*Exercise description*
Extract every one of the lines below and reproduce each without any change.

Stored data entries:
★ ★ ★ ★

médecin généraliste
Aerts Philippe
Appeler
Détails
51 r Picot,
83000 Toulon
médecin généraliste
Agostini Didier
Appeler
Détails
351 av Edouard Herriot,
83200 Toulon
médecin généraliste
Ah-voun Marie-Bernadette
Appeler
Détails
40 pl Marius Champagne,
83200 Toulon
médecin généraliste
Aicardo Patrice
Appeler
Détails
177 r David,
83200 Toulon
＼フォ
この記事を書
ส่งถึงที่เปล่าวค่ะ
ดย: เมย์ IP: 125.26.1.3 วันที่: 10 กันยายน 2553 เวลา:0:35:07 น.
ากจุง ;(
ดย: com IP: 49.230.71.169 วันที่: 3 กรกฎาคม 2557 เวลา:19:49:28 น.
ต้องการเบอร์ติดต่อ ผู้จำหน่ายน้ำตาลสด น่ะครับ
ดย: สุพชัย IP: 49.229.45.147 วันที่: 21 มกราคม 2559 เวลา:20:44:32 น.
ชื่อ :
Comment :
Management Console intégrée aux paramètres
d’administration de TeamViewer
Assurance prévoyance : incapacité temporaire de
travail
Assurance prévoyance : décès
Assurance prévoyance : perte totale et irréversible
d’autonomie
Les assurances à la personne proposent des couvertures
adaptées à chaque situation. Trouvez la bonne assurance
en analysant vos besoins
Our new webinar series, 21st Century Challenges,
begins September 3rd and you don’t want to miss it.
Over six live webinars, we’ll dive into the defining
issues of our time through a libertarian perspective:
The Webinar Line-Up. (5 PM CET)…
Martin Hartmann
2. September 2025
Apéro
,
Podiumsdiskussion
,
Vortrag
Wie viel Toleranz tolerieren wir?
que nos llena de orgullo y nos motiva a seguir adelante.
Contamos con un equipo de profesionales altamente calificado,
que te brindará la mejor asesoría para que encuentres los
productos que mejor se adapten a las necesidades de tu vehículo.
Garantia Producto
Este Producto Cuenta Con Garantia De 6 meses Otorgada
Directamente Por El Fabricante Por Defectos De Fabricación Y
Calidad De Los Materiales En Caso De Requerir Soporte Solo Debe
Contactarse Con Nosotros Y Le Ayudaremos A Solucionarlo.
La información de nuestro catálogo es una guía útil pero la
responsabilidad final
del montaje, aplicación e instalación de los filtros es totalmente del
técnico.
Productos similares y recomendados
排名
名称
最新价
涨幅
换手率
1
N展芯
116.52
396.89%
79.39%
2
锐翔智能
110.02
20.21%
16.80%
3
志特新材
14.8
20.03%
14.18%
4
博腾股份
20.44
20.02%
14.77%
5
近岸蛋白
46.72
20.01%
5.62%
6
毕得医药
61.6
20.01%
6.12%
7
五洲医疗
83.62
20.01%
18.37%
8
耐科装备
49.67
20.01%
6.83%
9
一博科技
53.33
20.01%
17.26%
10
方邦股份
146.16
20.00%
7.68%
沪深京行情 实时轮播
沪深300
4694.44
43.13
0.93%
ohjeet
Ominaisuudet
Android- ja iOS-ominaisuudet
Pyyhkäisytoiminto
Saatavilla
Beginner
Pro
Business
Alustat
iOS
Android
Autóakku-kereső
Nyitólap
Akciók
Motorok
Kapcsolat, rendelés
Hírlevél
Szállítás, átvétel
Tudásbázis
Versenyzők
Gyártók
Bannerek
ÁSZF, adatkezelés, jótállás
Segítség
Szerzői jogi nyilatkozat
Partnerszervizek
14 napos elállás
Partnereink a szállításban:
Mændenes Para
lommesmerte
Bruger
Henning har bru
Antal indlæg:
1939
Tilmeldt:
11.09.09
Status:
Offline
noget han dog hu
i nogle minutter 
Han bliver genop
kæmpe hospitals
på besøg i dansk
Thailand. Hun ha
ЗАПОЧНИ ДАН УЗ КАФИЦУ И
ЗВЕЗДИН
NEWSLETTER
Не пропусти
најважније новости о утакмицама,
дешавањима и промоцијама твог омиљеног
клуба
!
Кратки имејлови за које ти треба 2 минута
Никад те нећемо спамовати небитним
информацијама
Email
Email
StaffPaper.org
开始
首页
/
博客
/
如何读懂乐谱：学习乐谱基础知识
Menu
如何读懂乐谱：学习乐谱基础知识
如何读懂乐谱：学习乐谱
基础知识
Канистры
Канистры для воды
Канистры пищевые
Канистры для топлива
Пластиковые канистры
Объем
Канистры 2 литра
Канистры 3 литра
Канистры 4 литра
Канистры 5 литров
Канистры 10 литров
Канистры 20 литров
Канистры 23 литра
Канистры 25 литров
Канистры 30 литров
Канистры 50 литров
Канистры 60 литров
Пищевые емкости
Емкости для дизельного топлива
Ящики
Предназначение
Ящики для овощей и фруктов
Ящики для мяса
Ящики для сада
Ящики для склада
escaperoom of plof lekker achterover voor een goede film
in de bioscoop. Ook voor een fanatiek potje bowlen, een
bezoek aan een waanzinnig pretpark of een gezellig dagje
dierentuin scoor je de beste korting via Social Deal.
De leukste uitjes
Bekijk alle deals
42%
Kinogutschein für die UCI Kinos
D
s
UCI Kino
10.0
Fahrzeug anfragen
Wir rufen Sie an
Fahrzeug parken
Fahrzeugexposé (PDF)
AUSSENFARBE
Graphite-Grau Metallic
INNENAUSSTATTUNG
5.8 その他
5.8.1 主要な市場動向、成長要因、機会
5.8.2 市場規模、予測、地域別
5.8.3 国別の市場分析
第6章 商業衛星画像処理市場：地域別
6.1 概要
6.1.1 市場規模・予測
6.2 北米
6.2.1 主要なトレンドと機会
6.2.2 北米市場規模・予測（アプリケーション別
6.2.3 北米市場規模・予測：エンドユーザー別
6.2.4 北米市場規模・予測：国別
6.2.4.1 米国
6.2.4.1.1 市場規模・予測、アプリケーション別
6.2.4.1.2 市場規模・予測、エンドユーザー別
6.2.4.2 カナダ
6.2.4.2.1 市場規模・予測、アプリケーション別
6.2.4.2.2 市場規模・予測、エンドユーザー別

★ ★ ★ ★

*Response box*
médecin généraliste
Aerts Philippe
Appeler
Détails
51 r Picot,
83000 Toulon
médecin généraliste
Agostini Didier
Appeler
Détails
351 av Edouard Herriot,
83200 Toulon
médecin généraliste
Ah-voun Marie-Bernadette
Appeler
Détails
40 pl Marius Champagne,
83200 Toulon
médecin généraliste
Aicardo Patrice
Appeler
Détails
177 r David,
83200 Toulon
＼フォ
この記事を書
ส่งถึงที่เปล่าวค่ะ
ดย: เมย์ IP: 125.26.1.3 วันที่: 10 กันยายน 2553 เวลา:0:35:07 น.
ากจุง ;(
ดย: com IP: 49.230.71.169 วันที่: 3 กรกฎาคม 2557 เวลา:19:49:28 น.
ต้องการเบอร์ติดต่อ ผู้จำหน่ายน้ำตาลสด น่ะครับ
ดย: สุพชัย IP: 49.229.45.147 วันที่: 21 มกราคม 2559 เวลา:20:44:32 น.
ชื่อ :
Comment :
Management Console intégrée aux paramètres
d’administration de TeamViewer
Assurance prévoyance : incapacité temporaire de
travail
Assurance prévoyance : décès
Assurance prévoyance : perte totale et irréversible
d’autonomie
Les assurances à la personne proposent des couvertures
adaptées à chaque situation. Trouvez la bonne assurance
en analysant vos besoins
Our new webinar series, 21st Century Challenges,
begins September 3rd and you don’t want to miss it.
Over six live webinars, we’ll dive into the defining
issues of our time through a libertarian perspective:
The Webinar Line-Up. (5 PM CET)…
Martin Hartmann
2. September 2025
Apéro
,
Podiumsdiskussion
,
Vortrag
Wie viel Toleranz tolerieren wir?
que nos llena de orgullo y nos motiva a seguir adelante.
Contamos con un equipo de profesionales altamente calificado,
que te brindará la mejor asesoría para que encuentres los
productos que mejor se adapten a las necesidades de tu vehículo.
Garantia Producto
Este Producto Cuenta Con Garantia De 6 meses Otorgada
Directamente Por El Fabricante Por Defectos De Fabricación Y
Calidad De Los Materiales En Caso De Requerir Soporte Solo Debe
Contactarse Con Nosotros Y Le Ayudaremos A Solucionarlo.
La información de nuestro catálogo es una guía útil pero la
responsabilidad final
del montaje, aplicación e instalación de los filtros es totalmente del
técnico.
Productos similares y recomendados
排名
名称
最新价
涨幅
换手率
1
N展芯
116.52
396.89%
79.39%
2
锐翔智能
110.02
20.21%
16.80%
3
志特新材
14.8
20.03%
14.18%
4
博腾股份
20.44
20.02%
14.77%
5
近岸蛋白
46.72
20.01%
5.62%
6
毕得医药
61.6
20.01%
6.12%
7
五洲医疗
83.62
20.01%
18.37%
8
耐科装备
49.67
20.01%
6.83%
9
一博科技
53.33
20.01%
17.26%
10
方邦股份
146.16
20.00%
7.68%
沪深京行情 实时轮播
沪深300
4694.44
43.13
0.93%
ohjeet
Ominaisuudet
Android- ja iOS-ominaisuudet
Pyyhkäisytoiminto
Saatavilla
Beginner
Pro
Business
Alustat
iOS
Android
Autóakku-kereső
Nyitólap
Akciók
Motorok
Kapcsolat, rendelés
Hírlevél
Szállítás, átvétel
Tudásbázis
Versenyzők
Gyártók
Bannerek
ÁSZF, adatkezelés, jótállás
Segítség
Szerzői jogi nyilatkozat
Partnerszervizek
14 napos elállás
Partnereink a szállításban:
Mændenes Para
lommesmerte
Bruger
Henning har bru
Antal indlæg:
1939
Tilmeldt:
11.09.09
Status:
Offline
noget han dog hu
i nogle minutter 
Han bliver genop
kæmpe hospitals
på besøg i dansk
Thailand. Hun ha
ЗАПОЧНИ ДАН УЗ КАФИЦУ И
ЗВЕЗДИН
NEWSLETTER
Не пропусти
најважније новости о утакмицама,
дешавањима и промоцијама твог омиљеног
клуба
!
Кратки имејлови за које ти треба 2 минута
Никад те нећемо спамовати небитним
информацијама
Email
Email
StaffPaper.org
开始
首页
/
博客
/
如何读懂乐谱：学习乐谱基础知识
Menu
如何读懂乐谱：学习乐谱基础知识
如何读懂乐谱：学习乐谱
基础知识
Канистры
Канистры для воды
Канистры пищевые
Канистры для топлива
Пластиковые канистры
Объем
Канистры 2 литра
Канистры 3 литра
Канистры 4 литра
Канистры 5 литров
Канистры 10 литров
Канистры 20 литров
Канистры 23 литра
Канистры 25 литров
Канистры 30 литров
Канистры 50 литров
Канистры 60 литров
Пищевые емкости
Емкости для дизельного топлива
Ящики
Предназначение
Ящики для овощей и фруктов
Ящики для мяса
Ящики для сада
Ящики для склада
escaperoom of plof lekker achterover voor een goede film
in de bioscoop. Ook voor een fanatiek potje bowlen, een
bezoek aan een waanzinnig pretpark of een gezellig dagje
dierentuin scoor je de beste korting via Social Deal.
De leukste uitjes
Bekijk alle deals
42%
Kinogutschein für die UCI Kinos
D
s
UCI Kino
10.0
Fahrzeug anfragen
Wir rufen Sie an
Fahrzeug parken
Fahrzeugexposé (PDF)
AUSSENFARBE
Graphite-Grau Metallic
INNENAUSSTATTUNG
5.8 その他
5.8.1 主要な市場動向、成長要因、機会
5.8.2 市場規模、予測、地域別
5.8.3 国別の市場分析
第6章 商業衛星画像処理市場：地域別
6.1 概要
6.1.1 市場規模・予測
6.2 北米
6.2.1 主要なトレンドと機会
6.2.2 北米市場規模・予測（アプリケーション別
6.2.3 北米市場規模・予測：エンドユーザー別
6.2.4 北米市場規模・予測：国別
6.2.4.1 米国
6.2.4.1.1 市場規模・予測、アプリケーション別
6.2.4.1.2 市場規模・予測、エンドユーザー別
6.2.4.2 カナダ
6.2.4.2.1 市場規模・予測、アプリケーション別
6.2.4.2.2 市場規模・予測、エンドユーザー別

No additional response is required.